▶ _Data_:
##########

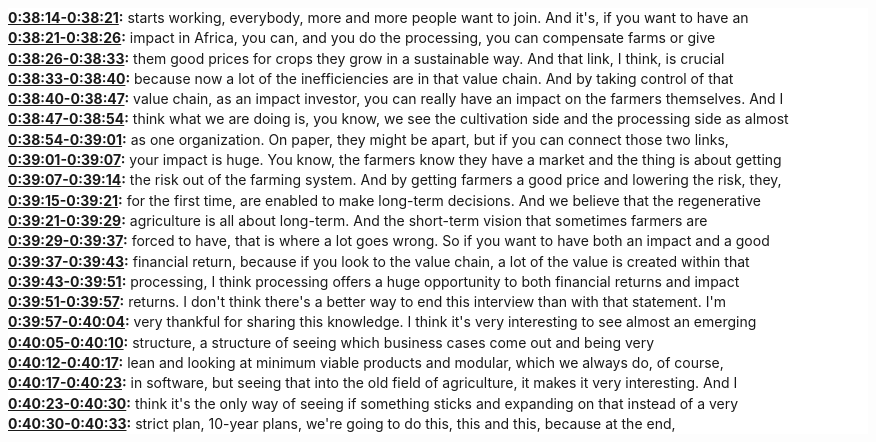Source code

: **[0:38:14-0:38:21](https://investinginregenerativeagriculture.com/2017/04/29/thekla-teunis-gijs-boers/#t=0:38:14):**  starts working, everybody, more and more people want to join. And it's, if you want to have an  
**[0:38:21-0:38:26](https://investinginregenerativeagriculture.com/2017/04/29/thekla-teunis-gijs-boers/#t=0:38:21):**  impact in Africa, you can, and you do the processing, you can compensate farms or give  
**[0:38:26-0:38:33](https://investinginregenerativeagriculture.com/2017/04/29/thekla-teunis-gijs-boers/#t=0:38:26):**  them good prices for crops they grow in a sustainable way. And that link, I think, is crucial  
**[0:38:33-0:38:40](https://investinginregenerativeagriculture.com/2017/04/29/thekla-teunis-gijs-boers/#t=0:38:33):**  because now a lot of the inefficiencies are in that value chain. And by taking control of that  
**[0:38:40-0:38:47](https://investinginregenerativeagriculture.com/2017/04/29/thekla-teunis-gijs-boers/#t=0:38:40):**  value chain, as an impact investor, you can really have an impact on the farmers themselves. And I  
**[0:38:47-0:38:54](https://investinginregenerativeagriculture.com/2017/04/29/thekla-teunis-gijs-boers/#t=0:38:47):**  think what we are doing is, you know, we see the cultivation side and the processing side as almost  
**[0:38:54-0:39:01](https://investinginregenerativeagriculture.com/2017/04/29/thekla-teunis-gijs-boers/#t=0:38:54):**  as one organization. On paper, they might be apart, but if you can connect those two links,  
**[0:39:01-0:39:07](https://investinginregenerativeagriculture.com/2017/04/29/thekla-teunis-gijs-boers/#t=0:39:01):**  your impact is huge. You know, the farmers know they have a market and the thing is about getting  
**[0:39:07-0:39:14](https://investinginregenerativeagriculture.com/2017/04/29/thekla-teunis-gijs-boers/#t=0:39:07):**  the risk out of the farming system. And by getting farmers a good price and lowering the risk, they,  
**[0:39:15-0:39:21](https://investinginregenerativeagriculture.com/2017/04/29/thekla-teunis-gijs-boers/#t=0:39:15):**  for the first time, are enabled to make long-term decisions. And we believe that the regenerative  
**[0:39:21-0:39:29](https://investinginregenerativeagriculture.com/2017/04/29/thekla-teunis-gijs-boers/#t=0:39:21):**  agriculture is all about long-term. And the short-term vision that sometimes farmers are  
**[0:39:29-0:39:37](https://investinginregenerativeagriculture.com/2017/04/29/thekla-teunis-gijs-boers/#t=0:39:29):**  forced to have, that is where a lot goes wrong. So if you want to have both an impact and a good  
**[0:39:37-0:39:43](https://investinginregenerativeagriculture.com/2017/04/29/thekla-teunis-gijs-boers/#t=0:39:37):**  financial return, because if you look to the value chain, a lot of the value is created within that  
**[0:39:43-0:39:51](https://investinginregenerativeagriculture.com/2017/04/29/thekla-teunis-gijs-boers/#t=0:39:43):**  processing, I think processing offers a huge opportunity to both financial returns and impact  
**[0:39:51-0:39:57](https://investinginregenerativeagriculture.com/2017/04/29/thekla-teunis-gijs-boers/#t=0:39:51):**  returns. I don't think there's a better way to end this interview than with that statement. I'm  
**[0:39:57-0:40:04](https://investinginregenerativeagriculture.com/2017/04/29/thekla-teunis-gijs-boers/#t=0:39:57):**  very thankful for sharing this knowledge. I think it's very interesting to see almost an emerging  
**[0:40:05-0:40:10](https://investinginregenerativeagriculture.com/2017/04/29/thekla-teunis-gijs-boers/#t=0:40:05):**  structure, a structure of seeing which business cases come out and being very  
**[0:40:12-0:40:17](https://investinginregenerativeagriculture.com/2017/04/29/thekla-teunis-gijs-boers/#t=0:40:12):**  lean and looking at minimum viable products and modular, which we always do, of course,  
**[0:40:17-0:40:23](https://investinginregenerativeagriculture.com/2017/04/29/thekla-teunis-gijs-boers/#t=0:40:17):**  in software, but seeing that into the old field of agriculture, it makes it very interesting. And I  
**[0:40:23-0:40:30](https://investinginregenerativeagriculture.com/2017/04/29/thekla-teunis-gijs-boers/#t=0:40:23):**  think it's the only way of seeing if something sticks and expanding on that instead of a very  
**[0:40:30-0:40:33](https://investinginregenerativeagriculture.com/2017/04/29/thekla-teunis-gijs-boers/#t=0:40:30):**  strict plan, 10-year plans, we're going to do this, this and this, because at the end,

##########

▶ _Action item_:
Take the material above from its first line through the line that has "as one organization." and copy it exactly, without any pictures.

▶ _Solution for this problem_:
Source code

: **[0:38:14-0:38:21](https://investinginregenerativeagriculture.com/2017/04/29/thekla-teunis-gijs-boers/#t=0:38:14):**  starts working, everybody, more and more people want to join. And it's, if you want to have an  
**[0:38:21-0:38:26](https://investinginregenerativeagriculture.com/2017/04/29/thekla-teunis-gijs-boers/#t=0:38:21):**  impact in Africa, you can, and you do the processing, you can compensate farms or give  
**[0:38:26-0:38:33](https://investinginregenerativeagriculture.com/2017/04/29/thekla-teunis-gijs-boers/#t=0:38:26):**  them good prices for crops they grow in a sustainable way. And that link, I think, is crucial  
**[0:38:33-0:38:40](https://investinginregenerativeagriculture.com/2017/04/29/thekla-teunis-gijs-boers/#t=0:38:33):**  because now a lot of the inefficiencies are in that value chain. And by taking control of that  
**[0:38:40-0:38:47](https://investinginregenerativeagriculture.com/2017/04/29/thekla-teunis-gijs-boers/#t=0:38:40):**  value chain, as an impact investor, you can really have an impact on the farmers themselves. And I  
**[0:38:47-0:38:54](https://investinginregenerativeagriculture.com/2017/04/29/thekla-teunis-gijs-boers/#t=0:38:47):**  think what we are doing is, you know, we see the cultivation side and the processing side as almost  
**[0:38:54-0:39:01](https://investinginregenerativeagriculture.com/2017/04/29/thekla-teunis-gijs-boers/#t=0:38:54):**  as one organization. On paper, they might be apart, but if you can connect those two links,  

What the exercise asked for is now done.